Никон понял, что подобной шуткою сердце пристава не размягчишь, сел на лавке, сложив рядком ноги в коровьих чунях, сметанных из куска кожи через край; к исподу ступней налипли былинки, коровий назем и всякий сор. Эко большой человечище как скоро пал! давно ли ходил в сверкающих ризах, да и не ступал по земле, а плыл в воздусях, подпирая телеса архиерейским посохом, и златокованая шапка, вознесясь в небеса, равнялась куполам Успенского собора. И дальше лестницы ход полуполковнику был заказан, и навряд ли когда первый святитель сронил случайный взгляд на царева слугу, выделил его из мирской толпы... И куда ныне все подевалось? лишь одежды стоптал под ноги, уходя со стулки, и сразу стал обличьем, как слепой прошак-милостыньщик.
Свет от оконца упал в лицо Никона, и на пробежистые мрачные глаза легли старческие бельма.

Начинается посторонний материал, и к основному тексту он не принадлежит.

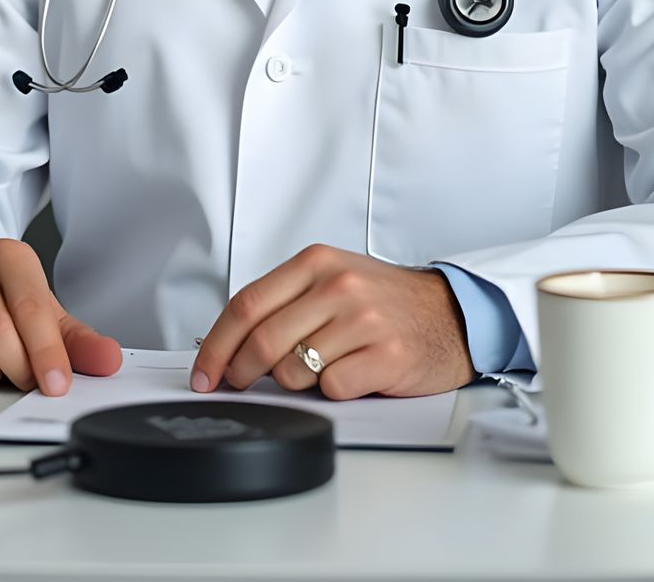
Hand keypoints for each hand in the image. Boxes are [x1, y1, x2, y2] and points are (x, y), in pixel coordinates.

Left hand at [191, 244, 472, 400]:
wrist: (449, 313)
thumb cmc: (384, 301)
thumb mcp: (332, 281)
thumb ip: (285, 303)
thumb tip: (230, 344)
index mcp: (317, 262)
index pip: (247, 304)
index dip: (216, 345)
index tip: (204, 372)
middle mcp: (339, 286)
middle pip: (263, 341)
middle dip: (240, 372)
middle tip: (237, 384)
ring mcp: (363, 320)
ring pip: (294, 370)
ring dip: (295, 382)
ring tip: (319, 368)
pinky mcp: (386, 355)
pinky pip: (333, 388)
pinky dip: (332, 391)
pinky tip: (350, 375)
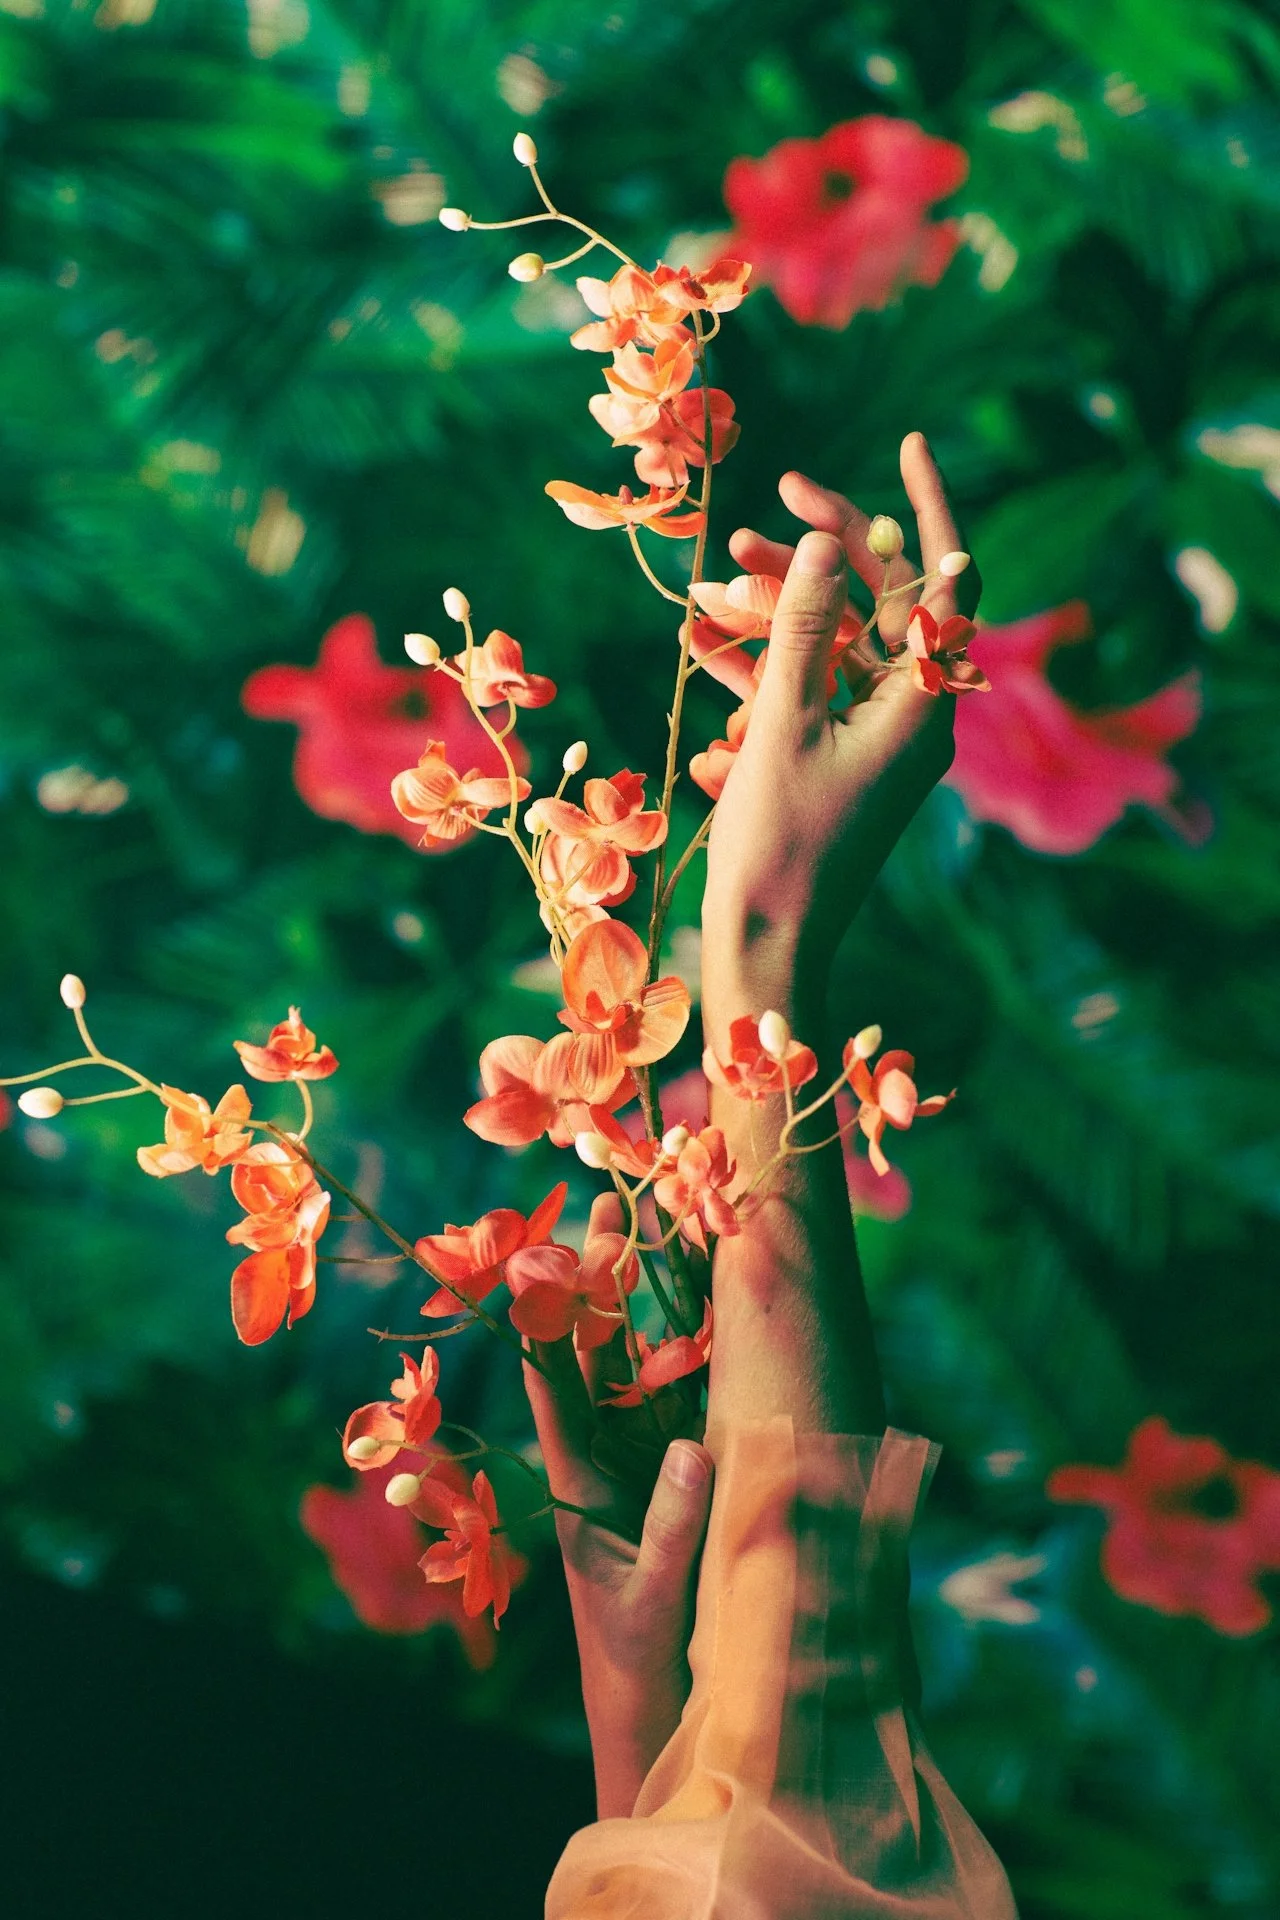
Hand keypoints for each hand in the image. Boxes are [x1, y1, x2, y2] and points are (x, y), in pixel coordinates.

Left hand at [522, 1192, 713, 1819]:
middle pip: (598, 1352)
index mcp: (574, 1478)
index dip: (548, 1319)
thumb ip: (671, 1527)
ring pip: (645, 1359)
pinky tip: (714, 1289)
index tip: (543, 1253)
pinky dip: (701, 1341)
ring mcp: (648, 1452)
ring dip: (650, 1296)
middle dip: (601, 1280)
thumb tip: (693, 1450)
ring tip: (655, 1220)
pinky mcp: (689, 1464)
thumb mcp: (653, 1597)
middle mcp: (606, 1451)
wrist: (659, 1702)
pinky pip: (692, 1391)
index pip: (553, 1384)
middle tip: (608, 1202)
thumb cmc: (639, 1657)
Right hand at [701, 433, 979, 998]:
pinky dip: (763, 670)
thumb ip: (802, 624)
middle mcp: (914, 716)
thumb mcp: (784, 721)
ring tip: (703, 589)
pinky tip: (699, 645)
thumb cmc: (780, 844)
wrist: (768, 949)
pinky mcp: (841, 765)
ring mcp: (878, 741)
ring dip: (774, 615)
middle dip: (816, 557)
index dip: (926, 506)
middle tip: (758, 513)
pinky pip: (811, 697)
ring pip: (834, 648)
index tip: (903, 445)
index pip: (944, 580)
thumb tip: (822, 538)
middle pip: (880, 606)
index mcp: (923, 702)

... И неуж этого нищеброда страшился родовитый боярин и старинный князь, с волнением дожидался выхода в сени, как Христа Бога, и ловил минуту, когда мужичий сын бросит в его сторону милостивый взгляд? Да и не сам ли царь-государь целовал коряжистую, уже приодрябшую руку в колечках сивой шерсти? Подивился пристав своим мыслям и как-то горестно вздохнул. Никон принял вздох, как жалость в свою сторону, воспрянул и спросил с желчью:
– И долго еще собрался мучить смиренного патриарха?
– Пока в ум не войдешь...
– Вот я помираю, а у тебя и сердце не дрогнуло. И неуж я тебе столь ненавистен? И врага прости... Сколь ты каменный, Степан Григорьевич. Наживешь ты горбину себе прежде времен от своей жесточи.
– Это я-то каменный, я-а? – изумился полуполковник. – Это ты со мною играешься, как кот с мышью. С первого часа, как уехал Шепелев, ты меня незалюбил. Ты лучше скажи, в чем тебе поволить? И неуж ты думаешь, монах, что Наумов из железа, в нем сердца нет? Я служивый, подневольный человек, и меня палка сторожит во всяк день. Но я не без Бога, не-ет... Ты скажися, что тебе надобно от меня?
Впервые с весны так взволновался пристав, что-то вдруг вздернуло его сердце, из-за чего Наумов вдруг приоткрылся неожиданной стороною, но тут же, спохватившись, застрожился, решительно встал, чтобы прикончить всполошливый заковыристый разговор... Вот монахи на лавках вроде бы спят, иль придуряются? и средь них тайный наушитель московский сыщется и живо кликнет в стрелецкий приказ слово и дело.